You had very basic requests… they chose to ignore them for selfish reasons. You haven’t evicted them, they evicted themselves by acting like complete asses and taking advantage of you. They’ll be fine 🙂 Good Luck.

2. verybadcat - July 29, 2008

I’ve lived with family as an adult, and I would sooner shoot myself in the face than do it again.

Kick her out. Tell her that you really need your space and privacy, and that it isn’t fair to have her there when you’re going to impose your rules on her, but it is your house. She can go be sloppy and sneaky and loud elsewhere. Just because you love her doesn’t mean you have to suffer her.

Sisters, I think, need a lot of space and freedom from each other after they move out of the ‘rents house. You do so much competing and sharing and whatnot that no house can be big enough. Tell her you’re doing it to save the relationship, before you start hating each other or have some horribly damaging fight. Trust me on this.

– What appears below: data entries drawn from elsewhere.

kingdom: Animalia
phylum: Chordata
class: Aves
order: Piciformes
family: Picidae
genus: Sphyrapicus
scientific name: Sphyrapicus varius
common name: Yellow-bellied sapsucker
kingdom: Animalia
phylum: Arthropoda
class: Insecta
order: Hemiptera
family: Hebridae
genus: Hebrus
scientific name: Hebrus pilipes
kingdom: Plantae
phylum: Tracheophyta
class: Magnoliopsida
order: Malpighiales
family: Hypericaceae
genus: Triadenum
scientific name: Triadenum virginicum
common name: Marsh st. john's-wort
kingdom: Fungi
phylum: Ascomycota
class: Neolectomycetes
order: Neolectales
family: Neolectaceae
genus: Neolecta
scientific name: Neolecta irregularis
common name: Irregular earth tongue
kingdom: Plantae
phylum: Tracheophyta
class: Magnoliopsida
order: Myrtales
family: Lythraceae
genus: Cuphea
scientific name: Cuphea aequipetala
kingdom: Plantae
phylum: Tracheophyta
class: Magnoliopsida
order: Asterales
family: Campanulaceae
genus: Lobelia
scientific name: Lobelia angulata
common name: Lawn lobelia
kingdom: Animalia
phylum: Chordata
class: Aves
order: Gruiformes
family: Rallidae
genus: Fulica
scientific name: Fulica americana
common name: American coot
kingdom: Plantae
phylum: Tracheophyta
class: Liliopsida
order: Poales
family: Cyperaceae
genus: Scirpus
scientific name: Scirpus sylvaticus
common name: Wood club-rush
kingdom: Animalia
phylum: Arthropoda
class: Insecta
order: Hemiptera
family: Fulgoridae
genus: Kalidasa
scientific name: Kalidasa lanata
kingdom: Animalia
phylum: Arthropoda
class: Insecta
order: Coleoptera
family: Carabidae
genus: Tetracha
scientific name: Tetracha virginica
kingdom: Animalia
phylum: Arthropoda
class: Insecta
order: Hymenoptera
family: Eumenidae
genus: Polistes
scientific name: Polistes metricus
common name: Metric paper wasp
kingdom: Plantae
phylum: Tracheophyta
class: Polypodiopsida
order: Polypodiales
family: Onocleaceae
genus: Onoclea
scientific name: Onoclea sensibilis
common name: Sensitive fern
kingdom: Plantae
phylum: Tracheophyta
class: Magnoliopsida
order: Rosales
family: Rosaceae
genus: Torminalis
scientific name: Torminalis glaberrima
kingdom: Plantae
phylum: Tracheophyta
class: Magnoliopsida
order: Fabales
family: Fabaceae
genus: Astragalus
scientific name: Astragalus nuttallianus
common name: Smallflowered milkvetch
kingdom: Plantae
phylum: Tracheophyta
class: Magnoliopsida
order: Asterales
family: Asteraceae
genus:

My family is Crazy, so I had to learn how to draw boundaries. It’s as easy as saying “this is what I can handle, and this is what I can’t”. No guilt. You’re an adult now. You get to decide what kind and how much involvement you have with your family. I won’t mitigate my parent’s arguments anymore. One day they started it up in front of me, and I told them that they needed to work it out, and asked them how they’d like to referee an argument between WH and I. I still have to remind them sometimes, but they get it. They just needed to be told. Four thousand times.

3. Stephanie - July 29, 2008

Wow, i don’t think you can. She clearly doesn’t care what you have to say, so the best thing would be for her to just move out asap.